Exercise task A: According to the forum post, how long ago did the ex-husband leave the family home?

Provided text:
::::
54isanopendoor · 21/09/2023 14:41

Ds' College Graduation is tomorrow.
He has Autism & needed a significant amount of support to pass his course.
I provided it: exH left the family home 2 years ago (we are divorcing now). I drove him in every day, listened to him at midnight, liased with staff for extra support, went in for meetings, did his student loan, DSA, equipment, the lot)
I did that as he is my son & I love him & he deserves it. His Father did nothing.

ExH knows that Ds has a Graduation. I have told him. He's obviously forgotten.
He has just returned from a trip away & messaged to say he 'has a stinking cold but might see kids over weekend'. I've spent the last week sorting Ds University arrangments which have been convoluted & stressful (last min change of plans)

I bought tickets enough for exH to attend as I think Ds would like this but I'm feeling weary at the thought of arranging it all for him too, as well as getting myself, Ds with ASD & his little sister with ASD to the venue tomorrow, suited & booted, arranging the pics & to go somewhere nice for coffee & cake after.
::::
Data supplied:
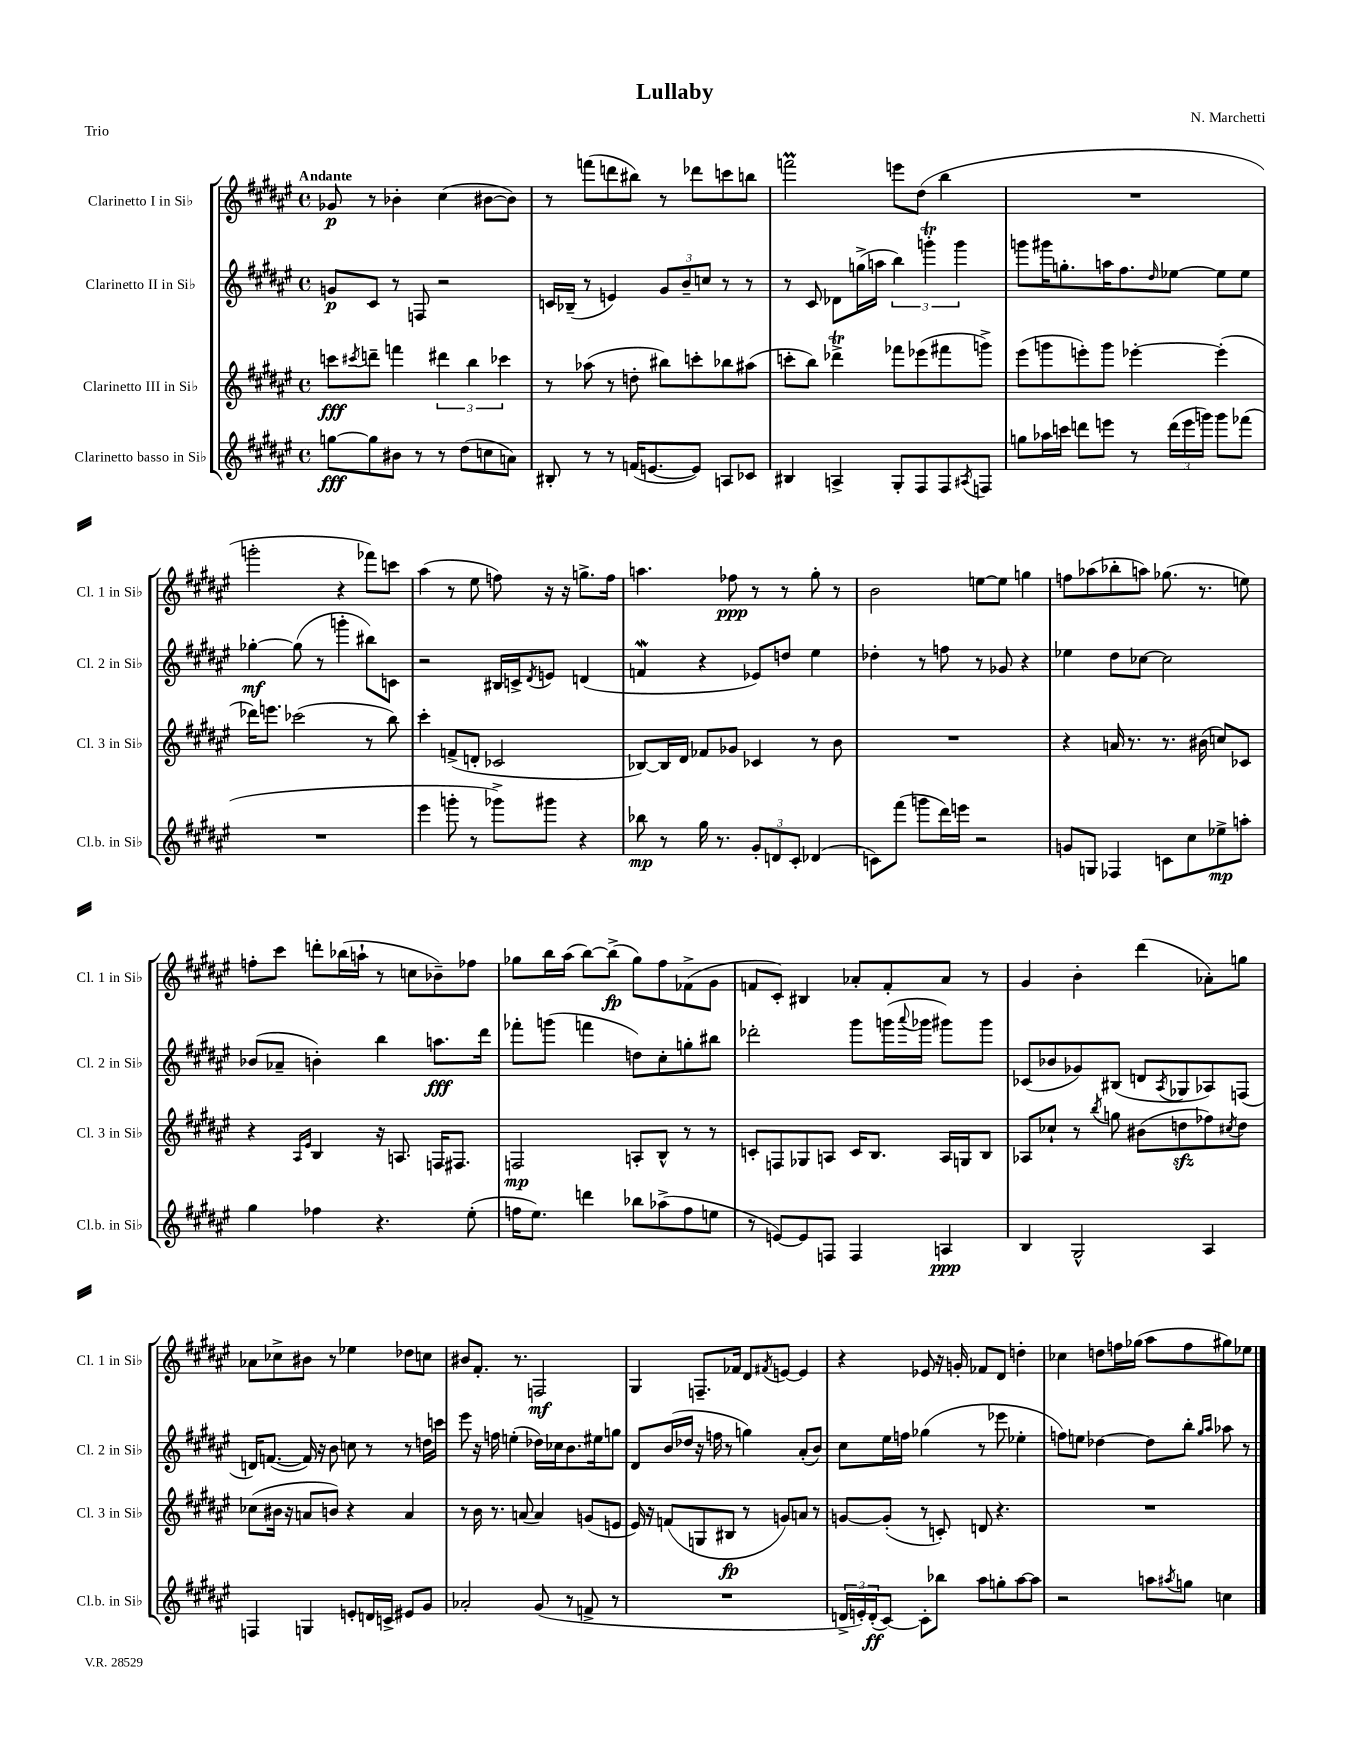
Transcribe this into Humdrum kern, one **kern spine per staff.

**kern	**kern	**kern	**kern
*staff4	*staff3	*staff2	*staff1
*clefG2	*clefG2	*clefG2	*clefG2
*k[f#c#g#d#a#e#]	*k[f#c#g#d#a#e#]	*k[f#c#g#d#a#e#]	*k[f#c#g#d#a#e#]
*M4/4	*M4/4	*M4/4	*M4/4
*met(c)	*met(c)	*met(c)	*met(c)
[8gg	8ccc	8g	8g-
.	8qccc#	.	.
8gg]	8ddd~	8c#	8r
8b#	4fff	8r	4b-'
8r	.	8F	.
8r	6ddd#	2r	(4cc#
(8dd#	.	.	.
.	6bb	.	.
8cc	.	.	[8b#
.	6ccc-	.	.
8a)	.	.	8b#])
=	=	=	=
8B#'	8r	16c	8r
.	.	(16B-~	.
8r	(8aa-	8r	(8fff
8r	8r	4e)	8ddd
(16f	8dd'	.	8bb#)
[8.e	.	.	.
.	8bb#)	12g#	8r
.	.	12b~	.
8e])	8ccc'	.	8ddd-
.	.	12cc	.
8A	8bb-	8r	8ccc
8c-	(8aa#	8r	8bb
=	=	=	=
4B#	8ccc'	8r	2fff
.	8bb)	8c#	.
4A^	4ddd-^	8d-	.
.	.	(16gg^	.
.	.	16aa	.
8G#'	8fff-	6bb)	8eee
8F#	(8eee-	.	(8dd#
.	.	6ggg'	.
8F#	8fff#	.	4bb
.	.	6ggg	.
8qA#	.	.	.
8F	8ggg^)	.	.
=	=	=	=
8gg	(8eee#	8ggg	1r
16aa-	8ggg	16ggg#	.
16ccc	.	8.gg'	.
8ddd	8eee')	.	.
8eee	8ggg	16aa	.
.	.	8.ff#	.
8r	[4eee-'	.	.
.	.	16qqdd#	.
(24ddd	.	[8ee-	.
24eee	.	.	.
24ggg)	.	.	.
8ggg	(4eee-']	8ee-]	.
(8fff-	.	8ee-	.
=	=	=	=
1r	16ddd-)	[4gg-'	2ggg'
.	8.eee	.	.
.	(2ccc-	(8gg-]	.
.	.	8r	.
.	.	4ggg'	4r
.	8r	8bb#)	8fff-)
.	8bb)	8c	8ccc
=	=	=	=
4eee#	4ccc#'	2r	(4aa#
8ggg'	(8f^	.	8r
8r	8d'	.	8ee#
8ggg-^)	2c-	16B#	8ff)
.	.	16c^	.
.	.	8qd#	.
8ggg#	.	8e	16r
.	.	.	16r
4r	.	(4d	8.gg^
.	.	.	16ff
=	=	=	=
8bb-	[8B-)	4f	4.aa
8r	16B-]	.	.
.	16d#	.	.
16gg#	8f-	4r	.
8.r	.	.	.
.	8g-	.	8ff-
12g#'	4c-	8e-)	8r
12d	.	.	.
.	.	8dd	8r
12c#'	.	.	.
(4d-	8r	4ee#	8gg#'
.	8b	.	8r
=	=	=	=
8c)	1r	4dd-'	2b
(8fff#	.	.	.
8ggg	.	8r	.
16ddd#)	.	8ff	.
16eee	.	.	.
2r	.	8r	[8ee
.	.	8g-	8ee]
.	.	4r	4gg
=	=	=	=
8g	4r	4ee-	8ff
8G	.	.	(8aa-
4F-	16a	8dd#	8bb-'
.	8.r	.	.
.	.	[8cc-	8aa)
8c	8.r	2cc-]	(8.gg-
8cc#	.	.	.
.	(16b#	.	8.r
8ee-^	8cc)	.	.
8aa'	8c-	.	8ee)
=	=	=	=
4gg#	4r	(8b-	8ff'
.	.	8a-~	8ccc#
.	16qqA#	.	.
.	16qqe#	.	.
4ff-	4B	4b')	8ddd'
.	.	.	(16bb-
.	.	.	16aa`
4.r	16r	4bb	8r
.	8.A	.	.
.	.	.	8cc
.	16F	8.aa	8b-~)
.	8.F#	.	.
(8ee#'	.	.	8ff-
.	.	16ddd#	.
=	=	=	=
16ff	2F	8fff-'	8gg-
8.ee#)	.	.	.
.	.	(8ggg	16bb
.	.	.	(16aa#
4ddd	.	4fff	[8bb)
.	.	.	(8bb^]
8bb-	8A'	8dd)	8gg-)
(8aa-^	8B^^	8cc#'	8ff#
8ff	8r	8gg'	(8f-^
8ee	8r	8bb#	8g#
=	=	=	=
8r	8c'	2ddd-'	8f
[8e)	8F	.	8c#')
8e]	8G-	.	4B#
8F	8A	.	.
4F	16c	8ggg#	8a-'
.	8.B	.	.
.	.	(16ggg	8f'
.	.	8qqaaa#	.
.	.	16ggg-	.
4A	16A	8ggg#)	8a-
.	16G	.	.
.	8B	8ggg#	8r
=	=	=	=
4B	8A-	(8c-	4g#
.	8cc-`	8b-	.
2G#^^	8r	8g-)	4b'
.	8qbb	.	.
.	8gg	(8B#	.
.	(8b#	8d	(4ddd#
.	.	8qA#	.
.	8dd	8G-	.
4A#	8ff-)	8A-)	8a-')
.	8qcc#	.	.
.	8dd	(8F	8gg
=	=	=	=
4F	(8cc-	16d)	8a-
.	.	([8.f	.
.	16b#	.	8cc-^
.	16r	.	.
4G	8a	16f])	8b#
.	.	16r	.
.	8b)	8b	8r
8e'	4r	8cc	4ee-
16d	.	8r	.
16c^	.	.	.
8e#	4a	8r	8dd-
8g#	.	16dd	8cc
.	.	16ccc	.
=	=	=	=
2a-'	8r	8eee#	8b#
.	16b	16r	8.f#'
.	8.r	16ff	.
.	.	(4ee'	.
.	.	.	8.r
.	(8a	.	.
(8g#	4a)	16dd-)	2F
.	.	16cc-	.
8r	.	8.b	.
8f^	(8g	.	.
.	.	16ee#	.
8r	8e	8gg	.
=	=	=	=
1r	16e#)	8d#	4G#
.	16r	.	.
.	(8f	(16b	.
.	.	16dd-	.
.	8G	16r	8.F~
.	.	16ff	.
.	8B#	8r	.
.	.	.	16f-
.	8r	4gg)	8d#
.	.	.	8qf#
.	8g)	.	[8e
.	8a	(8a#'	4e]
.	8r	8b)	.
=	=	=	=
24d^	[8g	8cc#	4r
24e')	.	.	.
(24d'	.	.	.
[8c#)	(8g']	16ee#	.
.	.	16ff	.
8c#']	8r	(4gg-	8e-
8bb-	8c')	.	16r
.	.	.	16g'
8aa#	8d	8r	8f-
8gg'	4.r	8eee-	8d#
[8aa#	.	4ee-'	4dd'
8aa#]	.	.	.
=	=	=	=
2r	1r	8ff)	4cc-
.	.	8ee	.
.	.	[4dd-	8dd
.	.	.	16ff
.	.	.	(16gg-
8aa	.	8dd-]	8aa#
8qaa#	.	.	.
8gg	.	8bb'	8ff
.	.	16qqgg#	.
.	.	16qqaa#	.
4cc	.	8aa-	8gg#)
.	.	8r	8ee-
==	==	==	==
*-	*-	*-	*-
::::
Exercise task B: List every line in the listing that contains the string "kern". Case counts.

Exercise result A: Two years ago.

Exercise result B:
Transcribe this into Humdrum kern, one **kern spine per staff.
**kern	**kern	**kern	**kern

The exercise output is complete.